As the bus, carrying only a dozen passengers, left BTS Bus Terminal in Kuala Lumpur, my thought had already covered the 250km to my destination; an oasis of calm in the middle of an oil palm plantation near the town of Kuantan on Malaysia’s east coast.
This was my second 10-day Vipassana Meditation, but that didn’t give me any consolation, I was as nervous as my first time. Nervous not because it was a silent meditation or the fact that I would be cut off from the world (which I was looking forward to), but because of what I would find when all the noise was muted and all the fluff that comes with living in society disintegrated.
At the end of 2011 when I emerged from my first meditation cocoon, there was an indescribable lightness and clarity. That was achieved with hard work that involved mental and physical discipline.
Four and a half years on, hoping to find clarity at a time in my life when I was assaulted with too many options for the future, and my judgment clouded by what others want me to do or think I should do , I decided once again to look for the answer within.
I was among the few who arrived early. Upon check in, I surrendered my phone thereby cutting me off from the world. There went the incessant need to check Facebook, the unquenchable thirst to reply WhatsApp messages, etc. It was easier to part with my phantom limb as I was ready to switch off.
I opened the door to my assigned room and find a simple space with an attached bathroom. There was a thin mattress and a pillow on a raised platform on one side and a shelf on the other side. This would be home for the next 10 days.
I had a couple of hours before the program officially start.
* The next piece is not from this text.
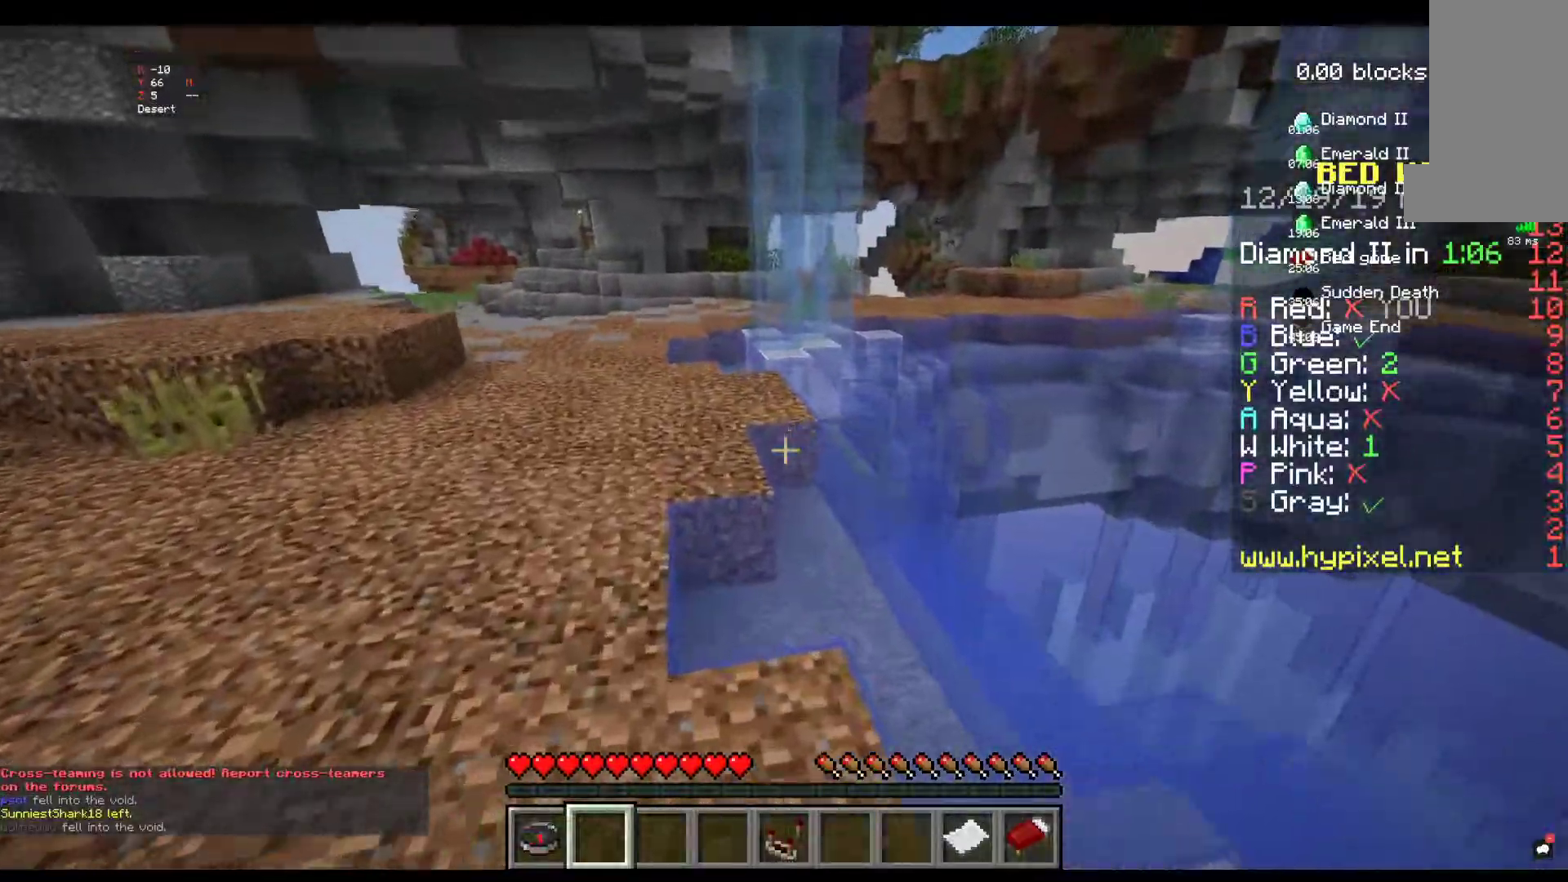
{"keys": ["space", "w"], "mouse": [], "events": []}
So I walked around the male side of the compound. There were a total of six residential blocks. Each block contains 8-10 rooms. My memory of the place wasn’t very vivid and I couldn’t even be sure which was the room I stayed in the last time. But I remember the main hall, where I laboured for most of my waking hours.
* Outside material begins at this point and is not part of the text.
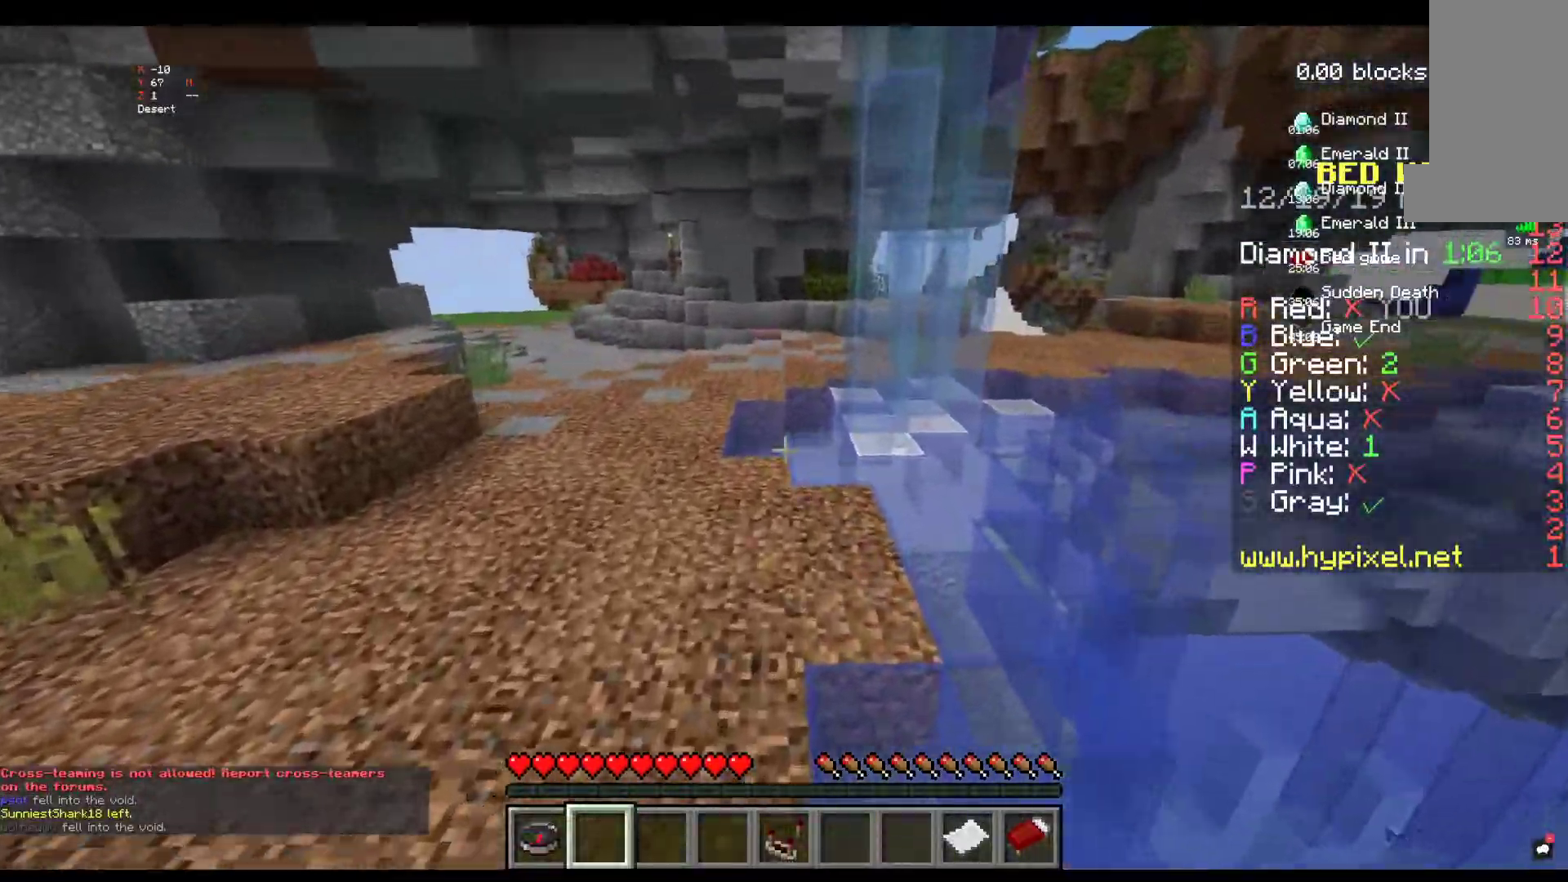
{"keys": ["space", "w"], "mouse": [], "events": []}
The “noble silence” started right after dinner. For the next nine and a half days we were only allowed to speak to the teacher for consultation at appointed time. We could also speak to the Course Manager, but only for problems pertaining to our staying there; i.e. Asking for more toilet papers, or purchasing things you have forgotten to bring, etc.
I settled in to my current reality. Disconnected from the world, I existed in a bubble-wrapped reality of the meditation centre; where everyday consisted of waking up at the ungodly hour of 4am, and going to bed before the people in Spain even start their dinner.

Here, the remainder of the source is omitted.